Research. Read widely. Ask questions. See the familiar as if unfamiliar.
Observe. Create. Record. Draw diagrams. Map your ideas using words, symbols and images.
Synthesise. Group ideas. Create labels. Remove information. Add in other pieces. Build links.
Walk away from the problem. Give your mind a break.
Enjoy one of your passions.
Listen to a talk on it. Read a book about it. Watch a movie about it.
The creative pause is where magic happens.
But only with …
How fertile is your mind?
Or, is it a barren, vacuous state where ideas flitter in and out, yet never take root?
I’m not a scientist. Nor an engineer.
I doubt I’ll design the next train that will travel at ever-increasing speeds as newer models become available.
But I know a mind’s fertility matures with good nutrition.
And the openness to explore links that at first appear unrelated.
This is about looking for patterns.
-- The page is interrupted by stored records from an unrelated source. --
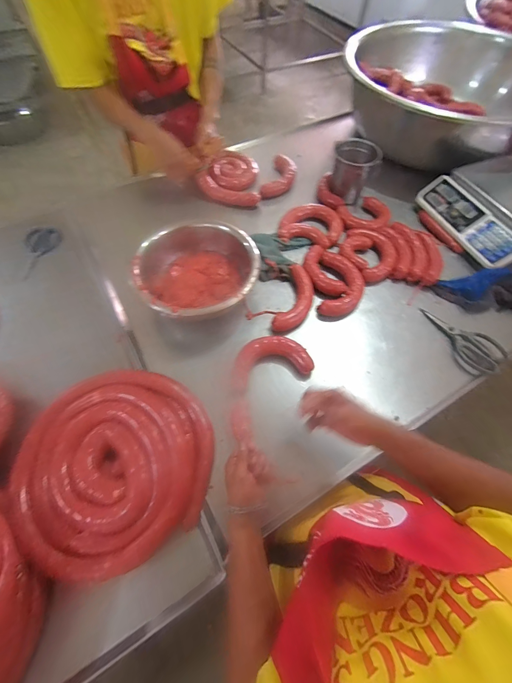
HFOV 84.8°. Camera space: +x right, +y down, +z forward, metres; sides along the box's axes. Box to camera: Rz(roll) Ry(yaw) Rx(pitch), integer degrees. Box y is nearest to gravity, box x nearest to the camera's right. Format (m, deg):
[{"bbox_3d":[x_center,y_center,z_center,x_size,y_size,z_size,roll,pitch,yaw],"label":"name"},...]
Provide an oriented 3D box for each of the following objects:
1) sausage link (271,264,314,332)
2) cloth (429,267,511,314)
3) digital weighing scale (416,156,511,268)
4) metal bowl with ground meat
[{"bbox_3d":[0.104,-0.105,0.714,0.081,0.035,0.202,16,64,7],"label":"sausage link"},{"bbox_3d":[0.620,-0.132,0.717,0.293,0.071,0.110,12,63,5],"label":"cloth"},{"bbox_3d":[0.720,-0.395,0.820,0.328,0.088,0.343,-21,65,-12],"label":"digital weighing scale"},{"bbox_3d":[-0.135,-0.159,0.682,0.288,0.121,0.266,1,63,-1],"label":"metal bowl with ground meat"}]

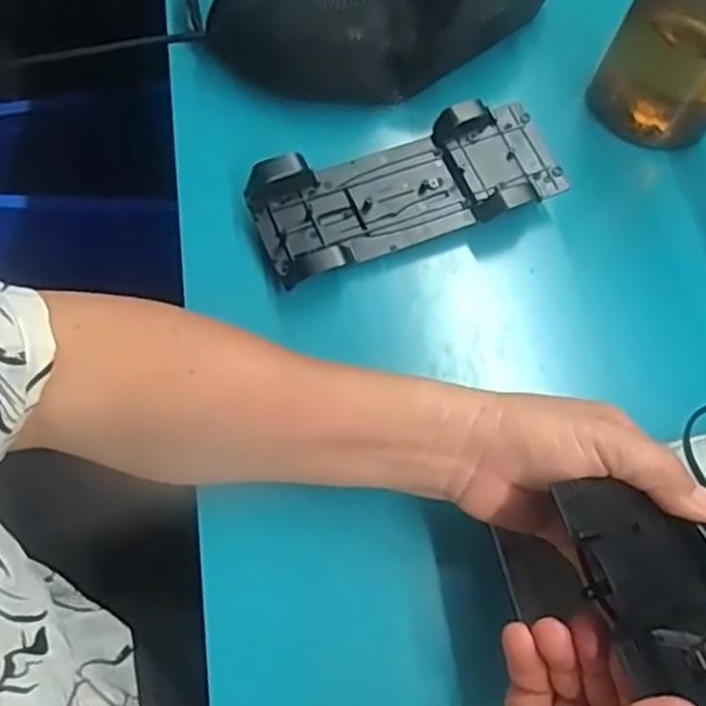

Being an observer of life.
Someone who is:
Nature’s metaphors help me plant seeds in those with whom I work.
And this happens by getting out of a ‘problem-focused’ mindset and looking at the world around for inspiration and solutions.
I help people build more productive lives. (Note: I didn’t say ‘live’ more productive lives.)
Because it’s in the creation, the making, the searching for patterns — along with the effort of ‘building’ meaning that each of us moves beyond the obvious and mine our world, our relationships and ourselves.
We have the solutions within us.
The connective tissue between problem and solution surrounds us.
Solving problems is about opening your mind to the natural solutions found right in front of you.
The ones that offer evolutionary links that help us adapt to our fast-paced world by observing nature’s already evident answers.
If you want to solve the unsolvable, get back to nature.